# Skeletools Impact Shorts Fit question



## xauthenticx (Dec 26, 2010)

I have a 34" waist and I wear a large...not too lose/not too tight. You can actually email skeletools and they'll tell you. Pretty quick response time.

GLuck.


----------



## slyder (Jan 18, 2010)

I"m a 34 too and I have a large, probably medium for you I'd guess.


----------



## dodgemaniac (Nov 20, 2010)

im a 32-34 and ordered the medium. should get them in a few days and can let you know how they fit


----------



## CoopersTroopers (Feb 24, 2010)

Get the medium. They're made for 27-32, so being at the upper range should make them pretty snug. My wife is around a 27 but with muscular thighs and they fit her comfortably, not very tight, but she also removes some of the padding she doesn't need.

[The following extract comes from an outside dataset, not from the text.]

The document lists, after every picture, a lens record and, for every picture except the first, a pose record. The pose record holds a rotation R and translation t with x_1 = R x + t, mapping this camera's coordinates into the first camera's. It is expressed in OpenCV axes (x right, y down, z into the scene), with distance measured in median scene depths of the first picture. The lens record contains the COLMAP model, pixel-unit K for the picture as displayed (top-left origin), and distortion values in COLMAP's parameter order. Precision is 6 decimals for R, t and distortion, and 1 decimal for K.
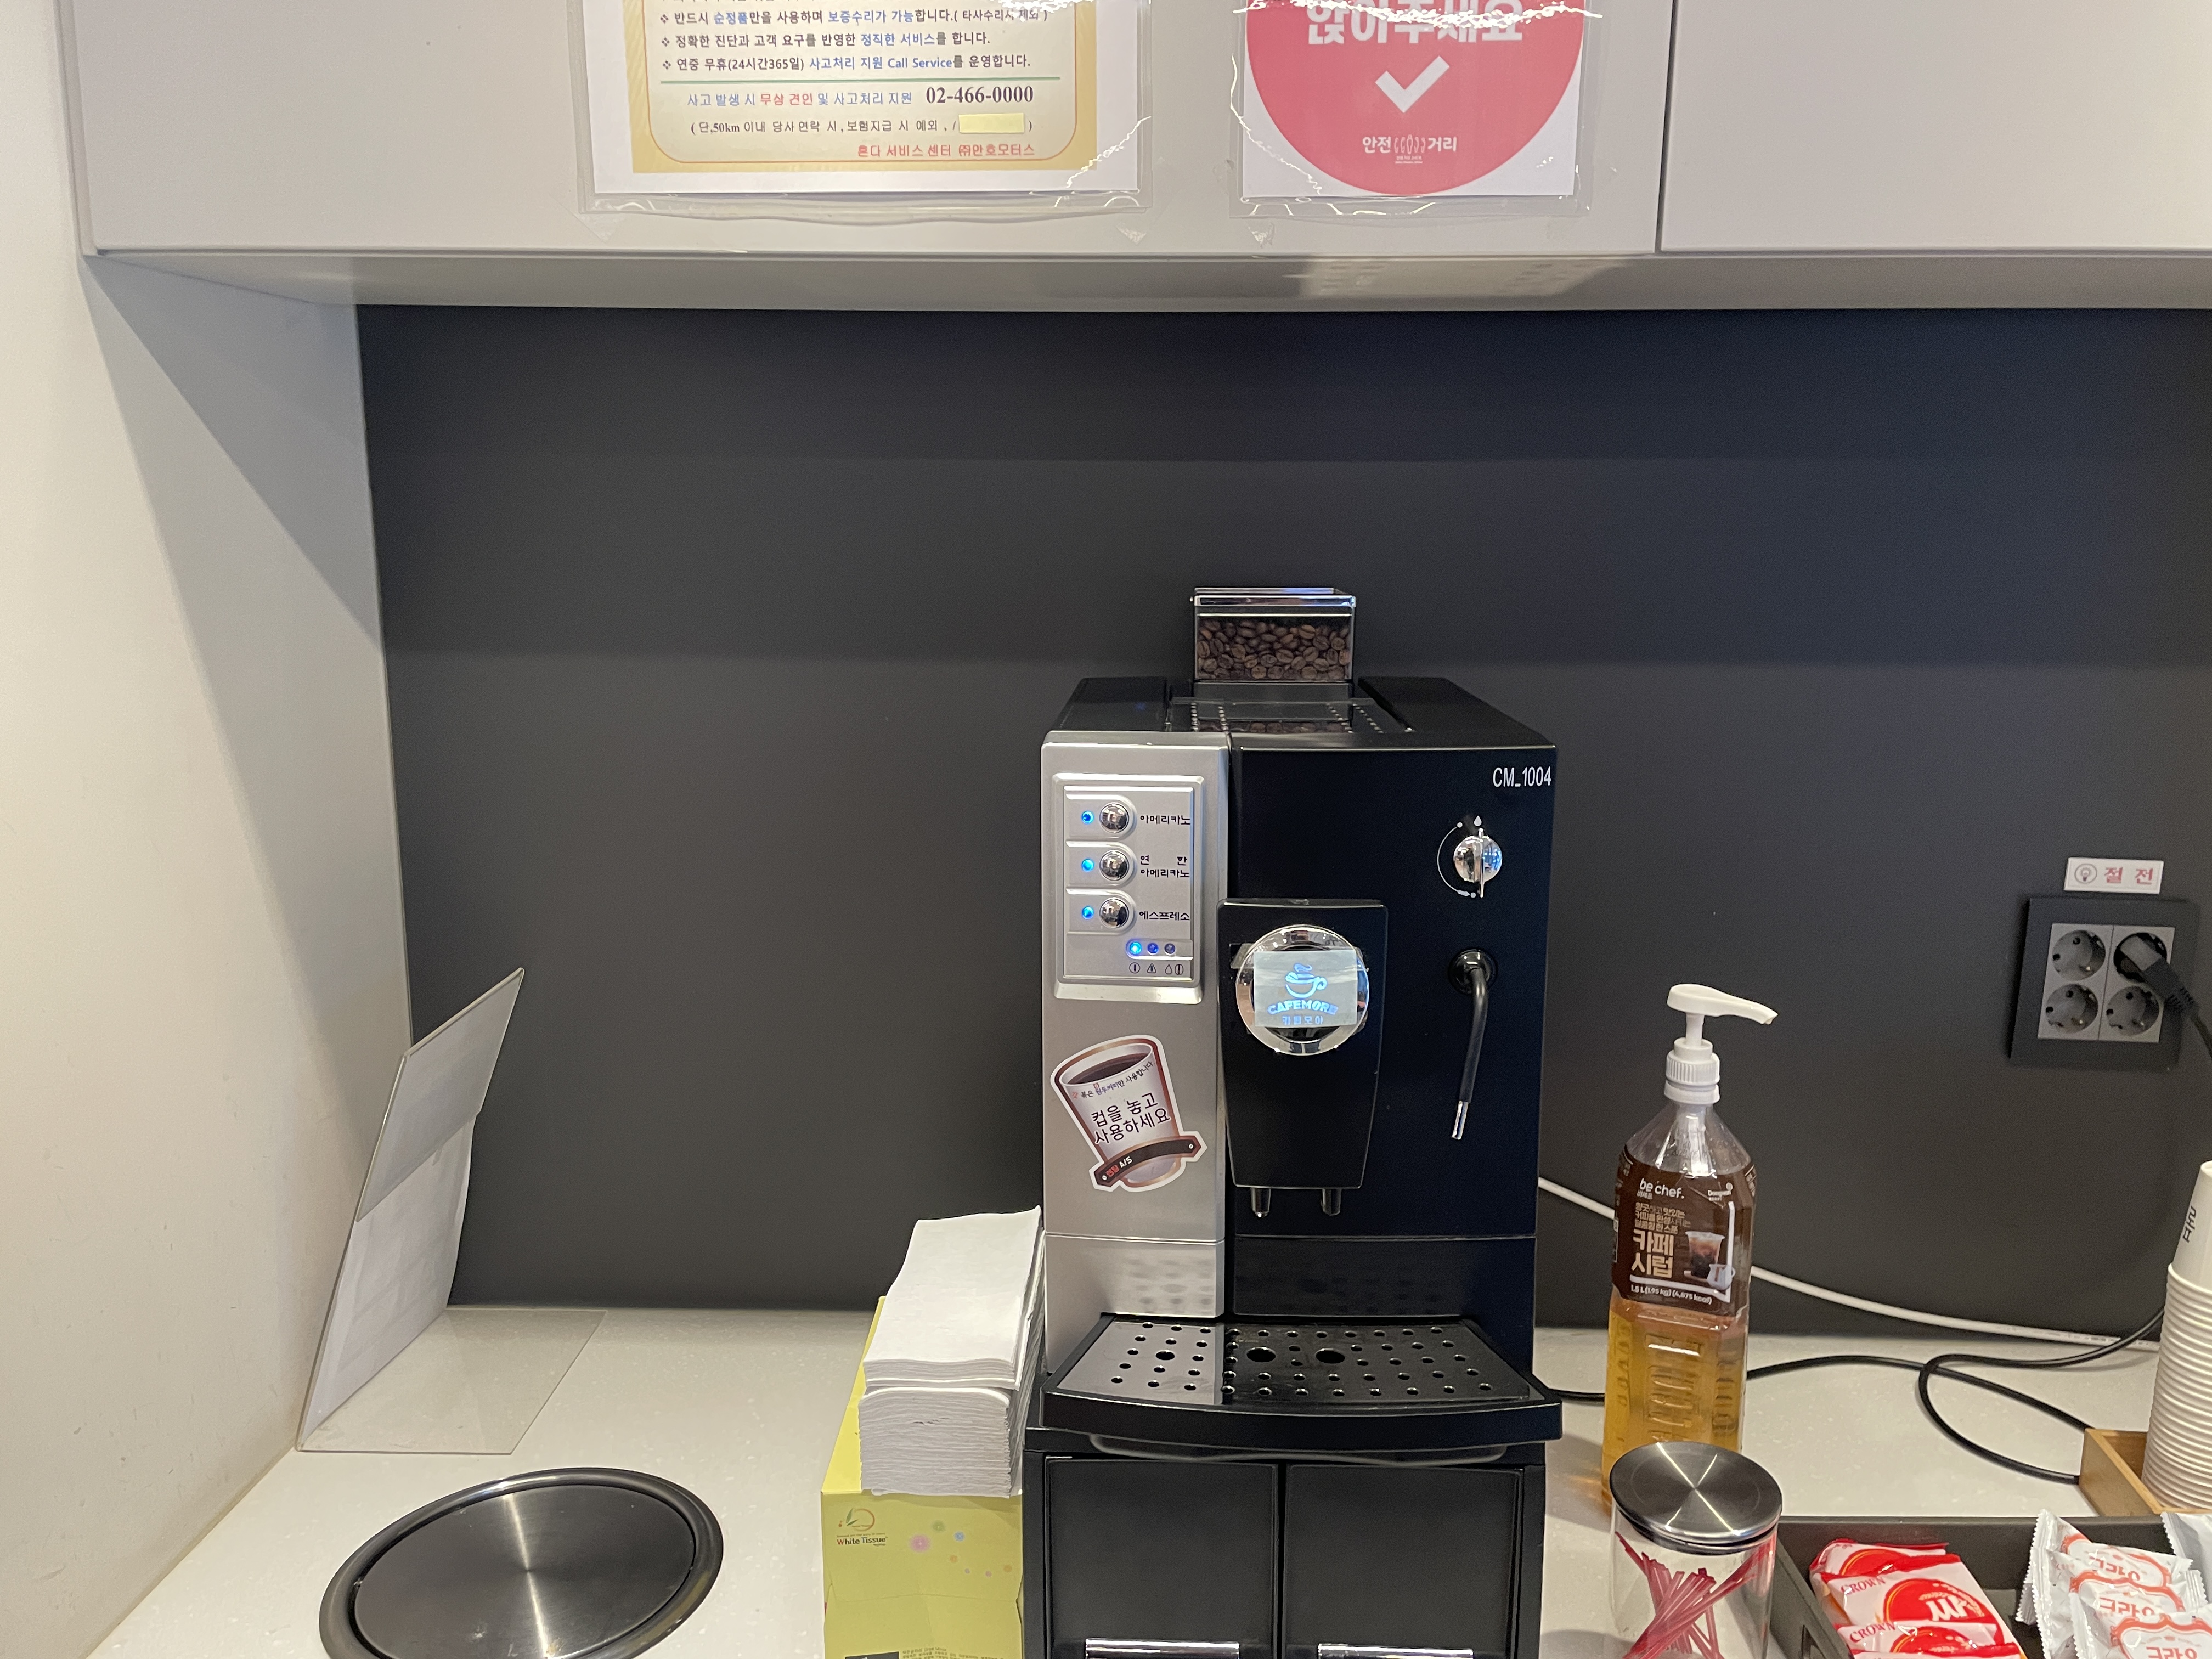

Great shorts BTW. I'm considering switching to these from a hard AzzPadz (which only protects my butt, obviously).


----------



## iorih (Jan 14, 2011)

Thanks for the responses guys. I just ordered a medium, hopefully it's the size I want.

Cheers,


----------



## jhmoney9 (Oct 20, 2011)

I'm a size 31 waist and thin too. I was just wondering if you could tell me how the medium fit you. Was it tight or more on the looser side. Thanks.


----------



## gti303 (Nov 23, 2011)

jhmoney9 said:


> I'm a size 31 waist and thin too. I was just wondering if you could tell me how the medium fit you. Was it tight or more on the looser side. Thanks.

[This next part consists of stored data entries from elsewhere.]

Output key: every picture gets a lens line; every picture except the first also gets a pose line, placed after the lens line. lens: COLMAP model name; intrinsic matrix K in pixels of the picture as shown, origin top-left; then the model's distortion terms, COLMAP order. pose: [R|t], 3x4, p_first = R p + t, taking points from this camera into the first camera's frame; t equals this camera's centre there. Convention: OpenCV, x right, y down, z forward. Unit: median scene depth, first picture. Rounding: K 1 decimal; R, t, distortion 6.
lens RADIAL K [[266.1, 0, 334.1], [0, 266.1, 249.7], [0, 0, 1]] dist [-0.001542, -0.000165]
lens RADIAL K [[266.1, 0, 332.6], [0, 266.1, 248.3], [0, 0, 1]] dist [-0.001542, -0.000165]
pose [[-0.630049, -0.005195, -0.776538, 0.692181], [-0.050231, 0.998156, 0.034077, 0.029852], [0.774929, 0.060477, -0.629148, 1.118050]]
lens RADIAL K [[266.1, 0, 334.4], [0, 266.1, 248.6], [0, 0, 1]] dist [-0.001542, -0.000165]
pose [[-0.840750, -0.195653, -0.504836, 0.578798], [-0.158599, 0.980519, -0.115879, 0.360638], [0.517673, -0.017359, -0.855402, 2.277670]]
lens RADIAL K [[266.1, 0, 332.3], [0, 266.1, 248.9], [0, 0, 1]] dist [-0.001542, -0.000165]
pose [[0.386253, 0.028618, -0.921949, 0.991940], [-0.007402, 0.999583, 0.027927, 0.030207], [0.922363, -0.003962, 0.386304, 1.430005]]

I'm 31...more of an slim to borderline atheletic build...Medium fits just right...


----------



## lonerider (Apr 10, 2009)

jhmoney9 said:


> I'm a size 31 waist and thin too. I was just wondering if you could tell me how the medium fit you. Was it tight or more on the looser side. Thanks.


I'm 32 waist and the medium fit well.


----------



## jhmoney9 (Oct 20, 2011)

Great, thanks a lot. Just bought one in a medium.


----------